Answering the question of how and why the human remains ended up at the Church of St. Johns courtyard also required knowledge of its history. Ever since the church was built at the turn of the 14th and 15th centuries, people have been buried in its basements. Interestingly, at that time, it was such a common practice that the crypts of the church became the place for eternal rest not only for the clergy or patrons of the church but also the prominent townspeople. After the establishment of the church, the Brotherhood of St. John the Baptist was established. Its members were well-known townspeople who had to take care of the maintenance of the parish church. Vilnius goldsmiths, tailors, and surgeons soon established their chapels by the parish church. As a result, prominent townspeople were also buried in the basements. An old tradition led to the crypts of the church being dedicated to burials. Therefore, almost every church both in Lithuania and in Europe has chapels with basements where the bodies of their founders rest. The Church of St. Johns was in a similar situation even after the overcrowded basements were cleared at the turn of the 16th and 17th centuries. The memorial plaques with epitaphs in the Piasecki and Ogiński chapels of the church once again testify that the founders of these chapels were buried in the basements. And under the Mary of Loreto altar is a mausoleum of Jonas Liutauras Chreptavičius family women.

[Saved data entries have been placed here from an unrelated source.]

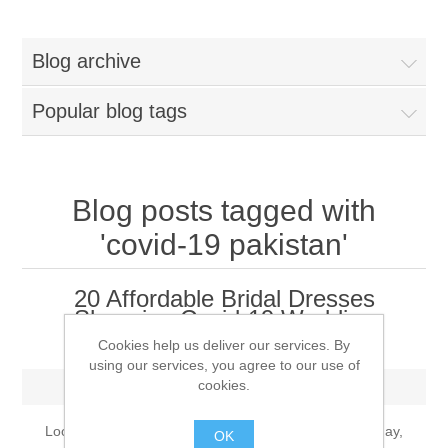
Women
Blog archive
New Arrivals
Jewellery
Popular blog tags
Clearance Sale
New Arrivals
Menswear
Bridal Dresses
Bridal Jewellery Sets
Blog posts tagged with
New Arrivals
'covid-19 pakistan'
Special Occasions
Party Wear Jewellery
Wedding Sherwani
20 Affordable Bridal Dresses
Velvet Dreams
Evening Jewellery Sets
Shopping Covid-19 Wedding
Bright Shade Sherwani
Dresses
Cookies help us deliver our services. By
Anarkali Suits
using our services, you agree to our use of
Light Jewellery Sets
Dark Shade Sherwani
cookies.
Monday, August 9, 2021
Angrakha Suits
Classic Jewellery Sets
Prince Coat
Looking for an affordable bridal dresses for your big day,
OK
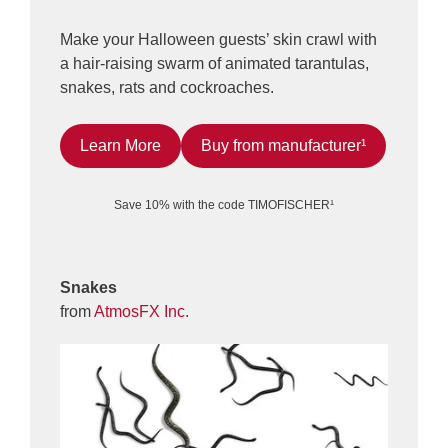
Make your Halloween guests’ skin crawl with
a hair-raising swarm of animated tarantulas,
snakes, rats and cockroaches.
Learn More
Buy from manufacturer¹
Save 10% with the code TIMOFISCHER¹
Snakes
from
AtmosFX Inc.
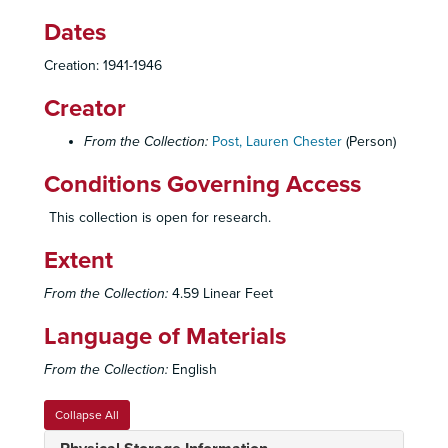
1942 L
Dates
1942 M
1942 N
Creation: 1941-1946
1942 O
Creator
1942 P
From the Collection:
Post, Lauren Chester
(Person)
1942 R
1942 S
Conditions Governing Access
1942 T
This collection is open for research.
1942 V
Extent
1942 W
1942 Y
From the Collection:
4.59 Linear Feet
1943 A
Language of Materials
1943 Ba-Bo
From the Collection:
English
1943 Br-By
1943 C-Ca
Collapse All
1943 Ce-Ch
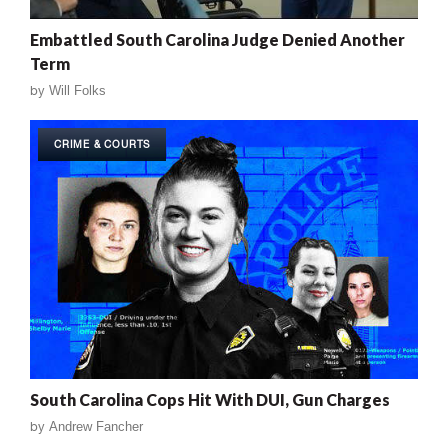
Embattled South Carolina Judge Denied Another
Term
by
Will Folks
CRIME & COURTS
South Carolina Cops Hit With DUI, Gun Charges
by
Andrew Fancher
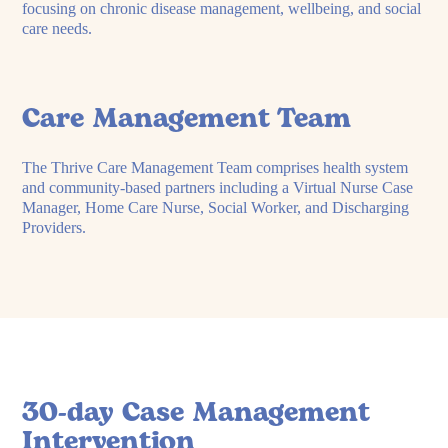
focusing on chronic disease management, wellbeing, and social
care needs.
Care Management Team
The Thrive Care Management Team comprises health system
and community-based partners including a Virtual Nurse Case
Manager, Home Care Nurse, Social Worker, and Discharging
Providers.
30-day Case Management
Intervention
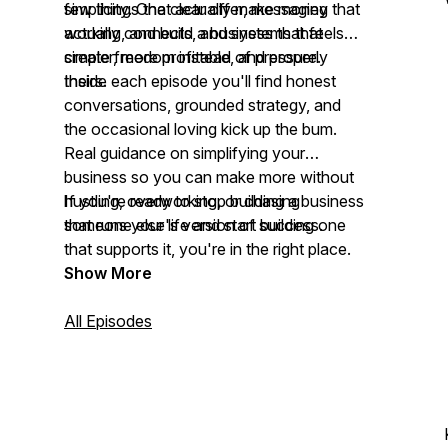
simplicity. One clear offer, messaging that
few things that actually make money
actually connects, and systems that
working, and build a business that feels
create freedom instead of pressure.
simpler, more profitable, and properly
theirs.
Inside each episode you'll find honest
conversations, grounded strategy, and
the occasional loving kick up the bum.
Real guidance on simplifying your
business so you can make more without
hustling, overworking, or chasing
If you're ready to stop building a business
someone else's version of success.
that runs your life and start building one
that supports it, you're in the right place.
Show More
All Episodes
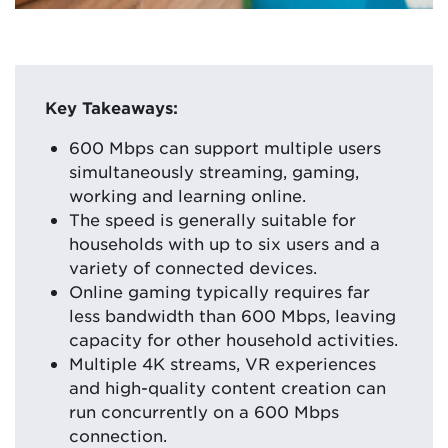
Key Takeaways:
600 Mbps can support multiple users
simultaneously streaming, gaming,
working and learning online.
The speed is generally suitable for
households with up to six users and a
variety of connected devices.
Online gaming typically requires far
less bandwidth than 600 Mbps, leaving
capacity for other household activities.
Multiple 4K streams, VR experiences
and high-quality content creation can
run concurrently on a 600 Mbps
connection.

An abundance of burials took place at the church. Finally, during the reconstruction of the Church of St. Johns, organized in the 1930s, all the remains lying in the basements were placed in one larger basement, filled with soil and burnt lime, and bricked. The university administration then agreed to this, arguing that open remains could lead to an epidemic. The further history of the burial is unknown. It is also unknown when the said remains ended up in the K. Sirvydas Courtyard.

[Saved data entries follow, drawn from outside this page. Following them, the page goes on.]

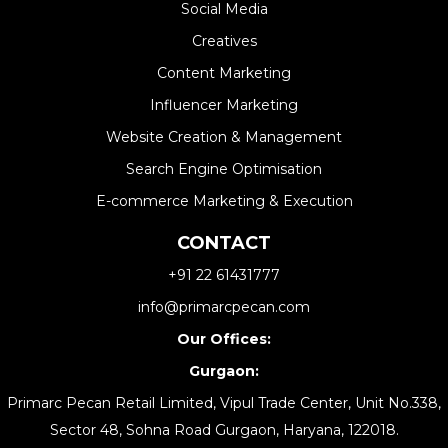
Social Media
Creatives
Content Marketing
Influencer Marketing
Website Creation & Management​
Search Engine Optimisation
E-commerce Marketing & Execution
CONTACT
+91 22 61431777
info@primarcpecan.com
Our Offices:
Gurgaon:
Primarc Pecan Retail Limited, Vipul Trade Center, Unit No.338,
Sector 48, Sohna Road Gurgaon, Haryana, 122018.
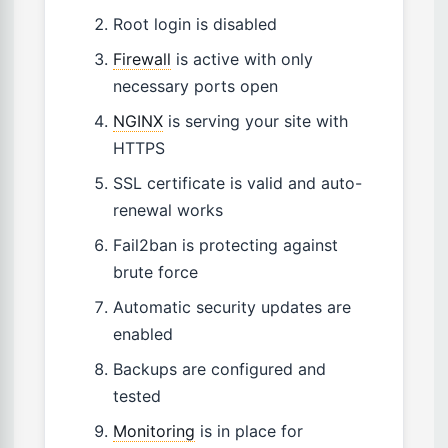
Root login is disabled
Firewall
is active with only
necessary ports open
NGINX
is serving your site with
HTTPS
SSL certificate is valid and auto-
renewal works
Fail2ban is protecting against
brute force
Automatic security updates are
enabled
Backups are configured and
tested
Monitoring
is in place for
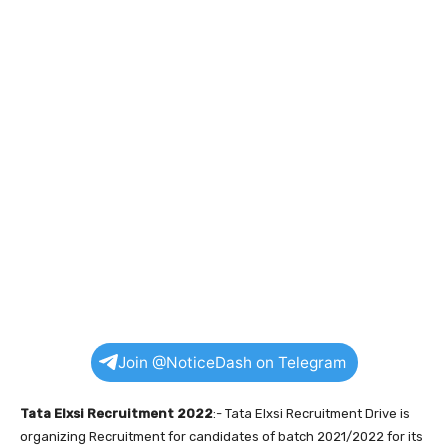
Join @NoticeDash on Telegram
Tata Elxsi Recruitment 2022
:- Tata Elxsi Recruitment Drive is
organizing Recruitment for candidates of batch 2021/2022 for its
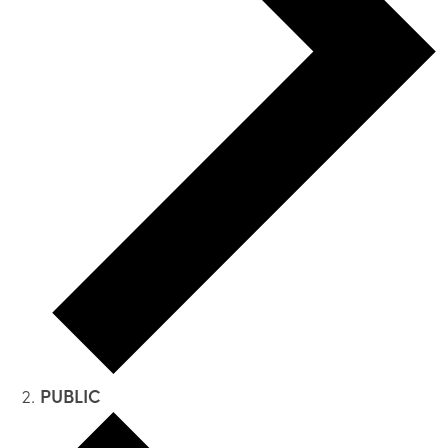
PUBLIC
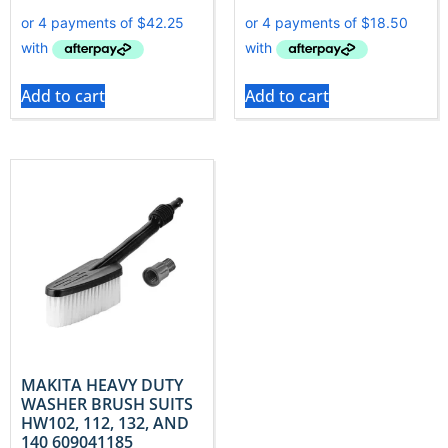
Add to cart
Add to cart
MAKITA HEAVY DUTY
WASHER BRUSH SUITS
HW102, 112, 132, AND
140 609041185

According to witnesses, the dead were moved here from the church basements during the Soviet era, during the reconstruction of VU in the 1980s. This explanation is plausible as the remains were found destroyed and under a rather thin layer of soil.

“Constructions or reconstructions of buildings in Lithuania frequently discover the remains of people from ancient times but there is no generally accepted procedure indicating what to do with them next, how to take care of them with respect. This is usually taken care of by various communities and church parishes on their own initiative. Vilnius University decided to properly bury the remains discovered during the renovation in the basements of the Church of St. Johns, as it is likely where they were moved from. We hope the university’s gesture will become an example of respectful treatment of the historical remains of the dead found in Lithuania,” said Head of VU Museum Monika Ramonaitė.

The honoring and reburial ceremony will take place on 9 November at 6 PM at the Church of St. Johns during the All Saints’ Mass for the members of the VU community who passed away and the people who donated their bodies to science.